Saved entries
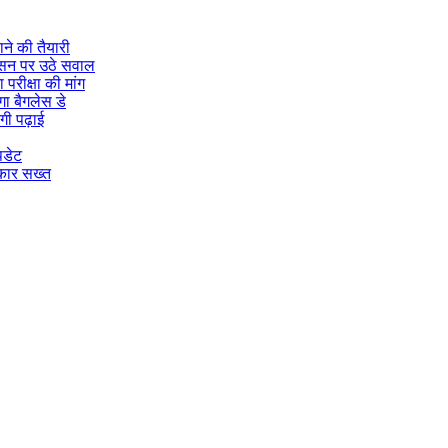
ने की तैयारी
ासन पर उठे सवाल
 परीक्षा की मांग
गा बैगलेस डे
गी पढ़ाई
पडेट
रकार सख्त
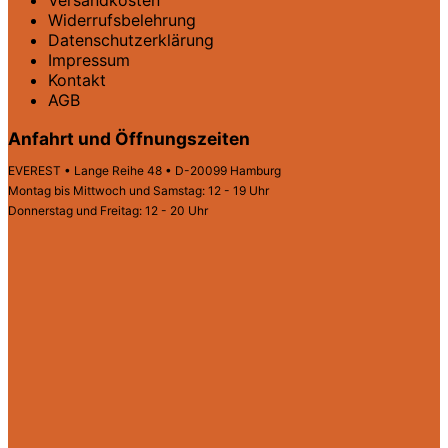
Versandkosten
Widerrufsbelehrung
Datenschutz­erklärung
Impressum
Kontakt
AGB
Anfahrt und Öffnungszeiten
EVEREST • Lange Reihe 48 • D-20099 Hamburg
Montag bis Mittwoch und Samstag: 12 - 19 Uhr
Donnerstag und Freitag: 12 - 20 Uhr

> **Work instructions**
For each record above, write it out exactly and omit any picture.

> **Solution to the problem**
ने की तैयारी
ासन पर उठे सवाल
 परीक्षा की मांग
गा बैगलेस डे
गी पढ़ाई
पडेट
रकार सख्त
Versandkosten
Widerrufsbelehrung
Datenschutz­erklärung
Impressum
Kontakt
AGB
Anfahrt und Öffnungszeiten
EVEREST • Lange Reihe 48 • D-20099 Hamburg
Montag bis Mittwoch und Samstag: 12 - 19 Uhr
Donnerstag und Freitag: 12 - 20 Uhr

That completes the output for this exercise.